YAHOOS-GARDEN, founded in 2008 together with Franz Rauchenberger, is a biennial project that uses water as a medium for temporary artistic interventions in public spaces. The ambiguous choice of name for the project is to be understood as programmatic: Yahoos, as described in Jonathan Swift's fantastical satirical travel novel ‘Gulliver's Travels,’ are humanoid, wild hybrid creatures with impulsive and uncontrollable behaviour who serve as servants to superhuman horses.
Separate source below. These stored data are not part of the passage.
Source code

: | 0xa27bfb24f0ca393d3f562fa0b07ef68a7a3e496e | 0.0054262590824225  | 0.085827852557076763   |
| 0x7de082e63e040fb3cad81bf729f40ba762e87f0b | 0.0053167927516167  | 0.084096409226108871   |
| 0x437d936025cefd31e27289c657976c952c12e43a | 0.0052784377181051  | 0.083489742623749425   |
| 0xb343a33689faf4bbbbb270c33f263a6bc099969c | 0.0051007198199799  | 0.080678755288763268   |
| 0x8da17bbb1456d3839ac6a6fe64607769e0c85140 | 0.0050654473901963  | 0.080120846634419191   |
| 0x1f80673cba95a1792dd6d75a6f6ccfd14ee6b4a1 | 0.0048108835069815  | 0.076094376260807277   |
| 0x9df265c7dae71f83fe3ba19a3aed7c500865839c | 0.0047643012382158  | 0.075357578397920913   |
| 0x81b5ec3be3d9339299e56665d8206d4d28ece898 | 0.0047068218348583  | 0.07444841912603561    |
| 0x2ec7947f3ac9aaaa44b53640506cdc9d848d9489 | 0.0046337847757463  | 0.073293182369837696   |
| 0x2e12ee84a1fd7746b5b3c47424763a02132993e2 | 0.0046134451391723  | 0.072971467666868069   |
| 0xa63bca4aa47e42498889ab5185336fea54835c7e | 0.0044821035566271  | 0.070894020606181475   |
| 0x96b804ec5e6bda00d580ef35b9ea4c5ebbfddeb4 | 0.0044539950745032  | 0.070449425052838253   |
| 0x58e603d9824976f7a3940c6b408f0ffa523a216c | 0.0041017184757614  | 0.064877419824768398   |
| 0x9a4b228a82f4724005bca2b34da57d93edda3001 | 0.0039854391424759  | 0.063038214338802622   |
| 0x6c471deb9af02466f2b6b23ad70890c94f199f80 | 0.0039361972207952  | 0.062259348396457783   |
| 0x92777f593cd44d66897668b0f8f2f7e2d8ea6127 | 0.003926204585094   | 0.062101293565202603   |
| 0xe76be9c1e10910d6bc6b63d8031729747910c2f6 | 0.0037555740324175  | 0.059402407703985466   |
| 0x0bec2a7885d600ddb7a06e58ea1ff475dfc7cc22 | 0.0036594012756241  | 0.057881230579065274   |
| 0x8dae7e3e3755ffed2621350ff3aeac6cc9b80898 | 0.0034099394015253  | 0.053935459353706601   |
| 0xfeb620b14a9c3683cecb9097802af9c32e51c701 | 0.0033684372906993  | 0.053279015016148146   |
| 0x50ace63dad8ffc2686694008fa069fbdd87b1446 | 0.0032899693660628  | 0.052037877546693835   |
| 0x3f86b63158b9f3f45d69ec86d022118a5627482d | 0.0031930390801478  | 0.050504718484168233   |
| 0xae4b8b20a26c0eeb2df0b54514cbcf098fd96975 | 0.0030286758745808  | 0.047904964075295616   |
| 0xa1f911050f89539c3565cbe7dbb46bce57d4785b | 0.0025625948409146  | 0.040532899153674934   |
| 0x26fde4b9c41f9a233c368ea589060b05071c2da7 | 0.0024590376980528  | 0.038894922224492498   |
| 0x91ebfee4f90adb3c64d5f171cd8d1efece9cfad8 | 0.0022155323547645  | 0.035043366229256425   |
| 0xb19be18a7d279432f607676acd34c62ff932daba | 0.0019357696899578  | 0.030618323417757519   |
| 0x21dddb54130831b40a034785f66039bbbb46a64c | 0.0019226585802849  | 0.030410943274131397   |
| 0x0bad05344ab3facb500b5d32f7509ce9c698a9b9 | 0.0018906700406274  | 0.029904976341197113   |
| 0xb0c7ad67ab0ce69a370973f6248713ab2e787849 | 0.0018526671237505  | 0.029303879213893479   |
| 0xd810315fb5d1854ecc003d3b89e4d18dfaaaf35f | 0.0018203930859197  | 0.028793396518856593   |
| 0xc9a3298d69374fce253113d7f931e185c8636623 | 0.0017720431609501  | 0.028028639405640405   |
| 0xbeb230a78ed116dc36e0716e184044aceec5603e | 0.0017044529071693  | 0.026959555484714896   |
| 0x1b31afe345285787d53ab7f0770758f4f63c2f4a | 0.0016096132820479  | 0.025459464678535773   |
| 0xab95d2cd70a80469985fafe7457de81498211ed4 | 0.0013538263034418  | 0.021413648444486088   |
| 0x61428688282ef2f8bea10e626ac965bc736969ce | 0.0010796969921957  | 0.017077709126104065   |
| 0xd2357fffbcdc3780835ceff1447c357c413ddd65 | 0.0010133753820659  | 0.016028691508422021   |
The name of the internet portal Yahoo! – which has since become an independent search engine – is derived from Swift's novel, but is understood both as an acronym and in its direct meaning of ‘unadulterated’. A mere name provides an opportunity to explore a wide range of meanings: originality and service as hubs for reflecting on our perceptual sensibilities in everyday life.
ART and RAIN
Thought structures in liquid media are part of the concept of the Water Biennale YAHOOS-GARDEN. In a wet world, complementary structures emerge that come closer to our areas of life - creating chains of association that increasingly detach themselves from the aesthetics of objects in order to connect with our seemingly uncontrollable world, like RAIN, in a ‘hydraulic landscape’. Wherever others try to manipulate the RAIN falling from the SKY or seek stability in weather reports, RAIN water nevertheless defines our human limits between the possibility of drowning or dying of thirst within planetary physics.